A federal judge has ordered the wrongful death lawsuit stemming from the 2020 death of 8-year-old Thomas Valva to go to trial in September, after a $9 million settlement with Suffolk County collapsed over unresolved legal disputes, according to a report.
U.S. District Judge Brian M. Cogan set jury selection to begin Sept. 22 in federal court in Brooklyn, bluntly declaring in his order: “THIS CASE IS GOING TO TRIAL,” Newsday reported Thursday.
Thomas died of hypothermia Jan. 17, 2020, after his father Michael Valva — then an NYPD officer — and Valva’s fiancée, Angela Pollina, forced Thomas and his older brother Anthony to sleep in an unheated garage in freezing temperatures. The brothers, both of whom are on the autism spectrum, were also deprived of food and beaten by the couple.
Valva and Pollina were later convicted of second-degree murder. Each are serving 25-years-to-life sentences.

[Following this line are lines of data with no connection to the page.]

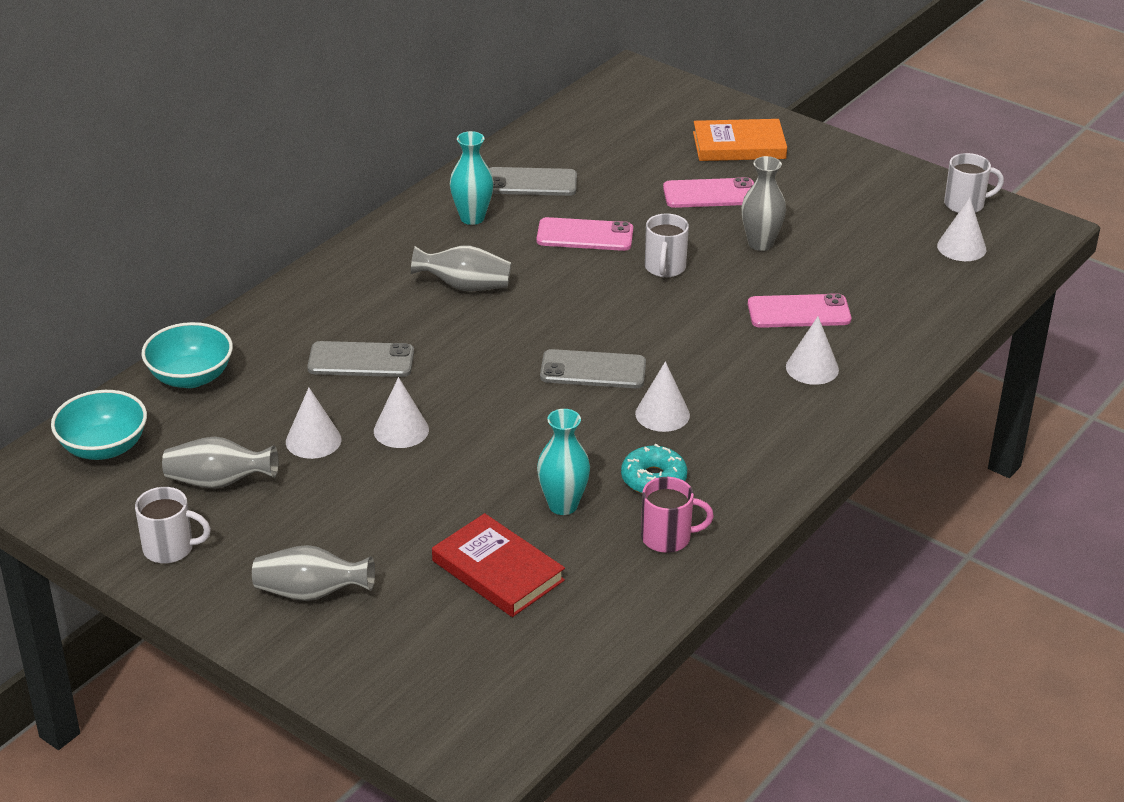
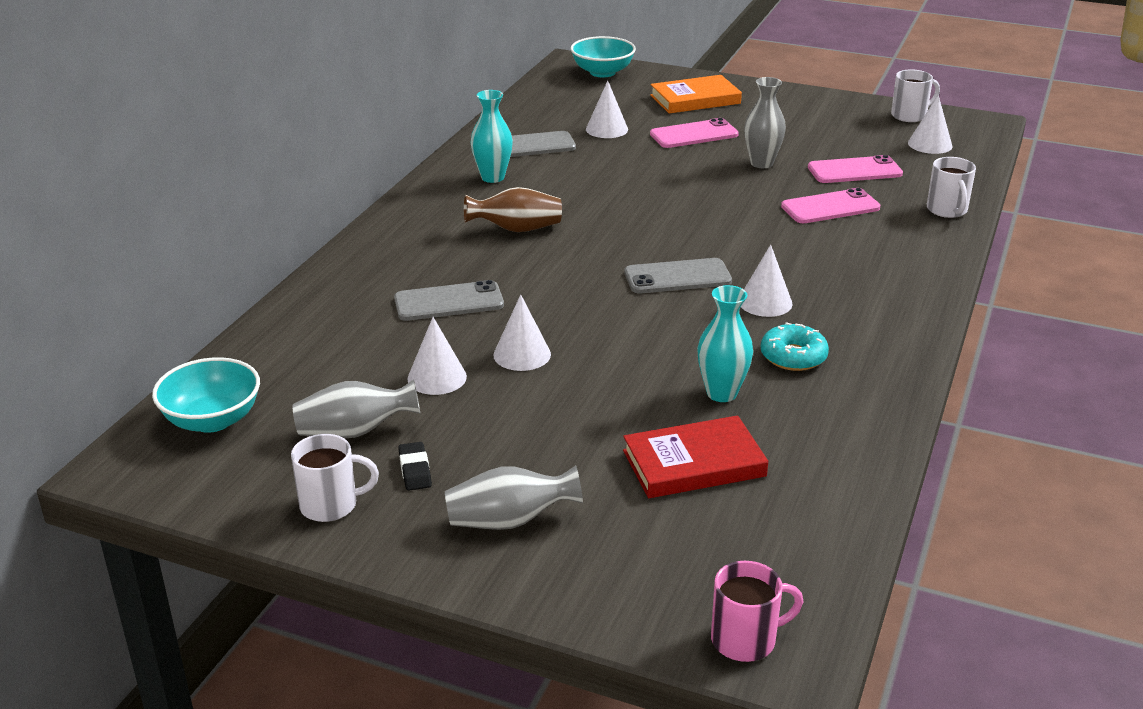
camera: 15 degrees left, 5 degrees down
(191, 377) = (280, 342): turquoise bowl -> turquoise bowl (602, 72)
(253, 529) = (415, 470): none -> black eraser
(465, 286) = (516, 229): grey vase -> brown vase
(497, 571) = (694, 463): red book -> red book turned 45 degrees counterclockwise
(585, 235) = (603, 177): pink phone -> pink phone (854, 171)
(665, 268) = (690, 191): white mug -> white mug (947, 210)
(668, 538) = (841, 404): pink mug -> pink mug (745, 640)
(812, 368) = (872, 247): white cone -> white cone (606, 129)

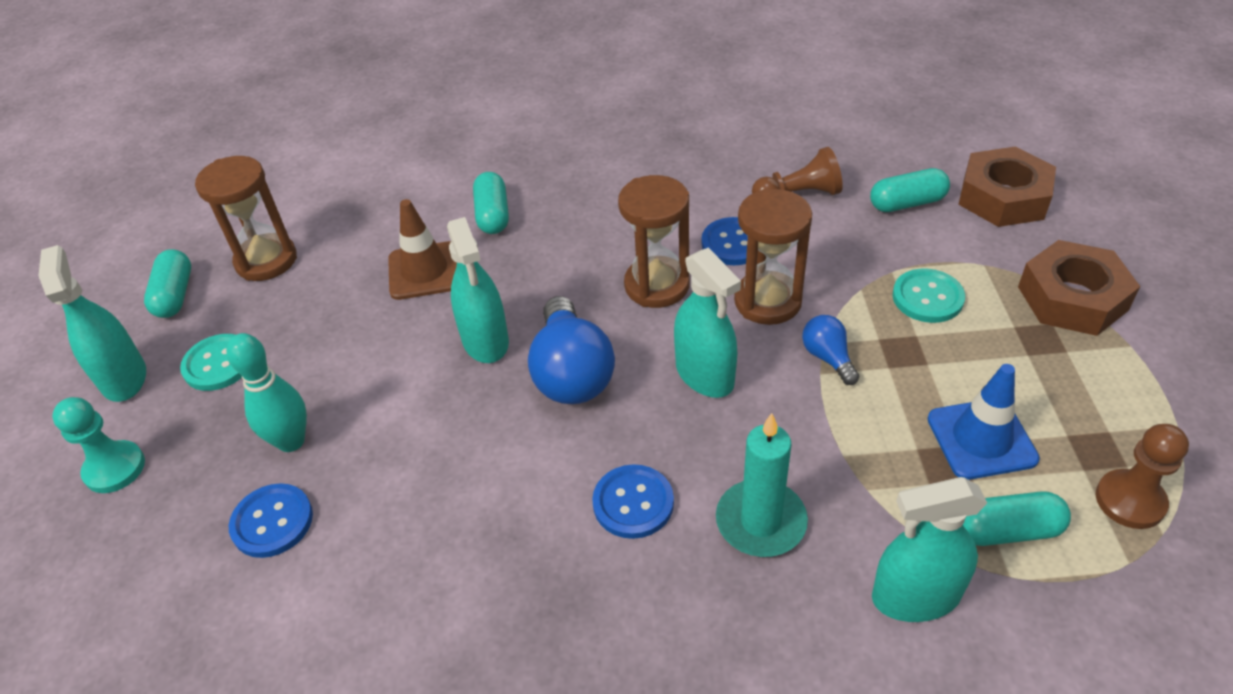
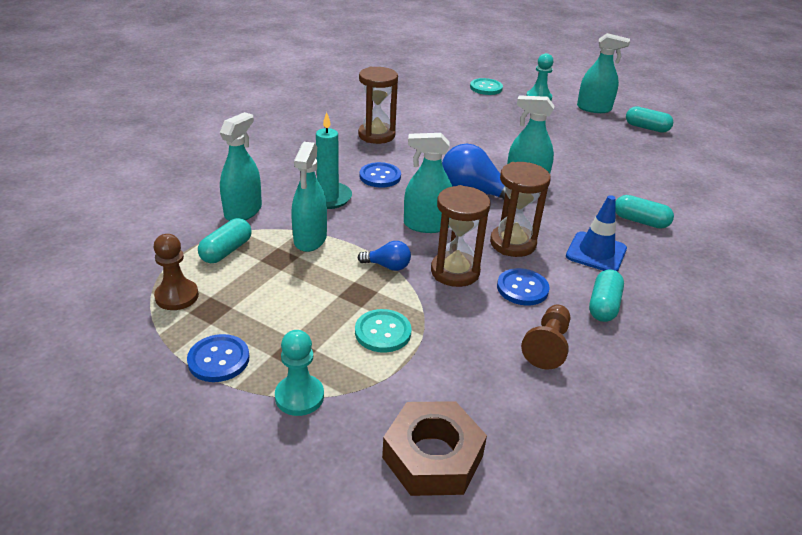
camera: 120 degrees right, 10 degrees down
(218, 364) = (581, 125): turquoise button -> turquoise button (486, 88)
(266, 260) = (656, 152): brown hourglass -> brown hourglass (376, 135)
(272, 522) = (473, 114): blue button -> blue button (218, 359)
(291, 441) = (512, 127): turquoise bowling pin -> none
(424, 271) = (603, 185): brown traffic cone -> none
(872, 464) = (310, 239): none -> turquoise spray bottle
(907, 203) = (483, 394): turquoise capsule -> turquoise capsule (603, 305)
(981, 439) = (273, 278): blue traffic cone -> blue traffic cone (596, 252)
(1072, 298) = (299, 396): brown nut -> turquoise pawn

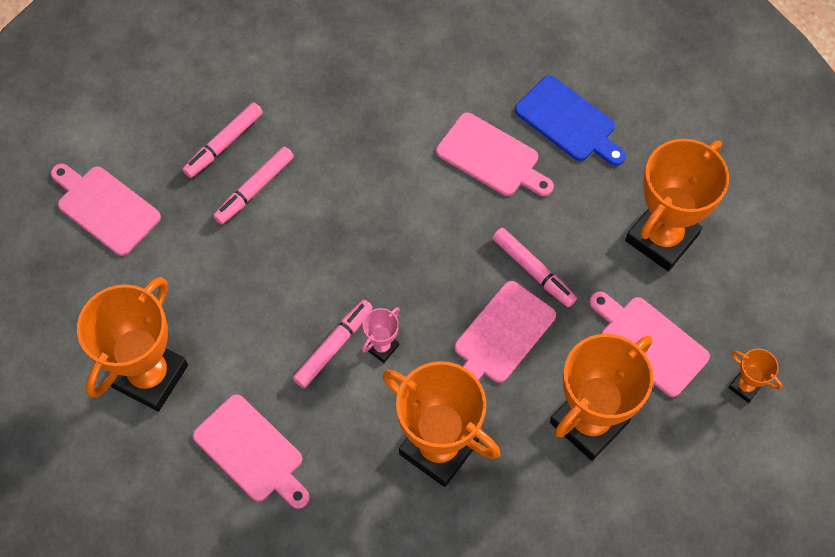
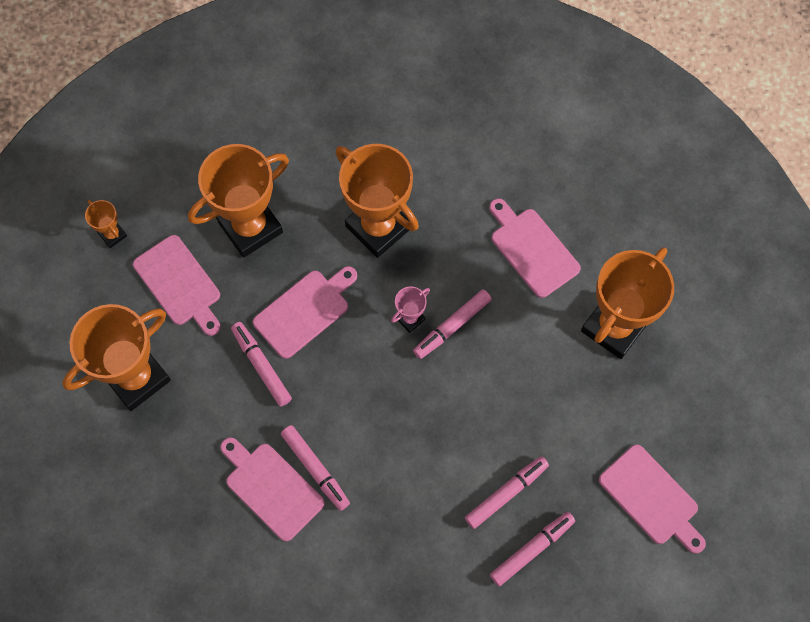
camera: 170 degrees left, 5 degrees up
(452, 181) = (315, 468): none -> pink marker
(568, 121) = (186, 515): blue cutting board -> none

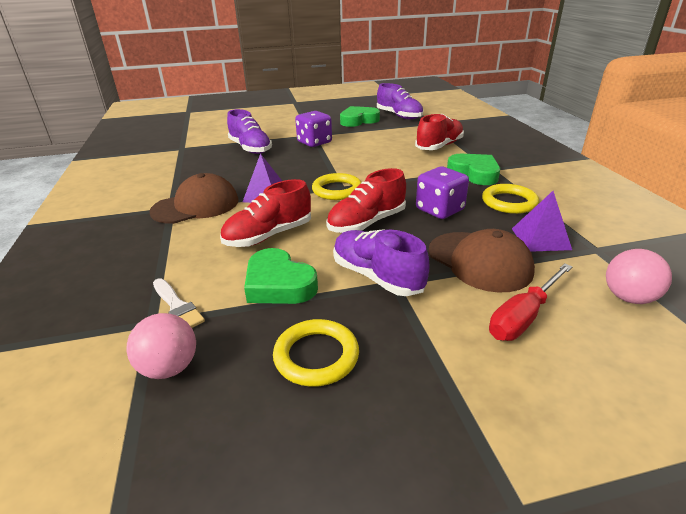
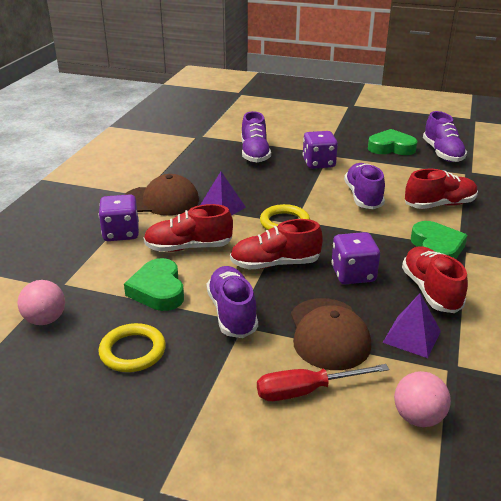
camera: 30 degrees right, 0 degrees up
(177, 306) = (82, 280): white brush -> none
(180, 246) = (121, 233): none -> purple dice
(378, 155) = (363, 197): none -> purple shoe
(509, 202) = (430, 291): yellow ring -> red shoe

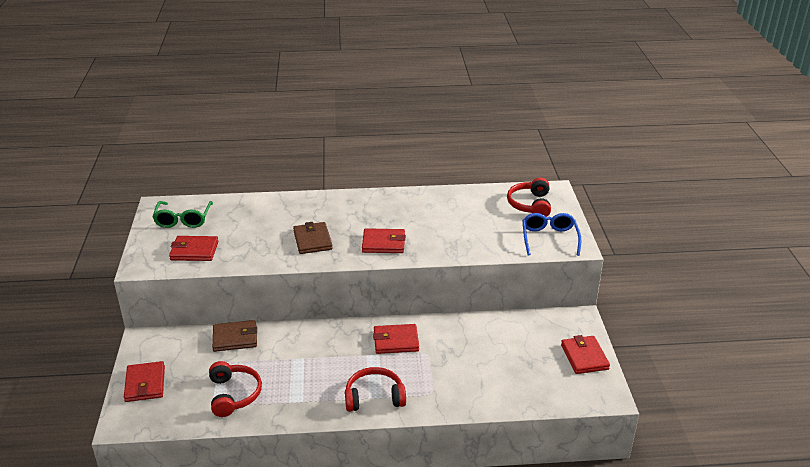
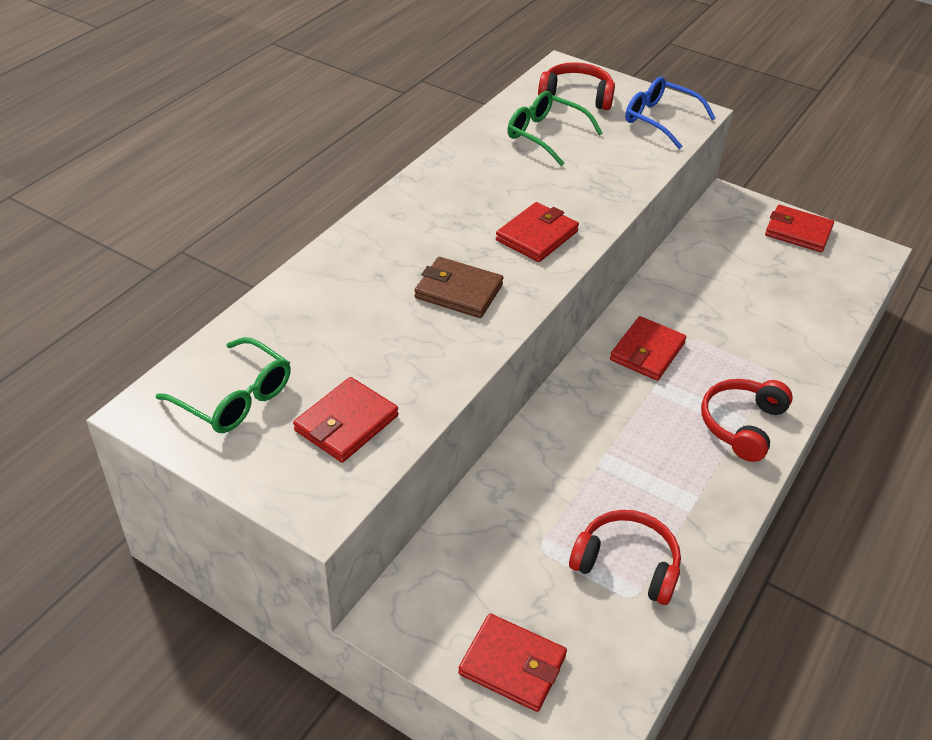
camera: 55 degrees left, 10 degrees up
(235, 338) = (495, 504): brown wallet -> none
(477, 211) = (545, 135): none -> green glasses
(530, 205) = (576, 96): red headphones -> red headphones turned 150 degrees clockwise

The civil case was brought by Thomas’ mother, Justyna Zubko-Valva, who sued Suffolk County, seven CPS supervisors and investigators, school officials, attorneys involved in child placement, and others for $200 million. The suit alleges that the county’s child protective services failed to act despite repeated warnings from staffers at the boys’ school.
School officials have testified that they “flooded” a CPS hotline with reports of Thomas arriving at school starving and bruised, but CPS never removed the children from their father’s custody.
A multi-million dollar settlement was tentatively reached in 2025, but it unraveled after Zubko-Valva repeatedly delayed filing required paperwork, the report states. When the necessary motion was finally filed, defendants including the county objected that it failed to address key issues, including a general release of future legal claims.
Cogan rejected the motion earlier this month, finding that “there is no settlement on the terms proposed.”
Zubko-Valva, whose home is in foreclosure, had sought the bulk of the $9 million payout — more than $5.6 million — via wire transfer, with smaller amounts set aside for her two surviving sons.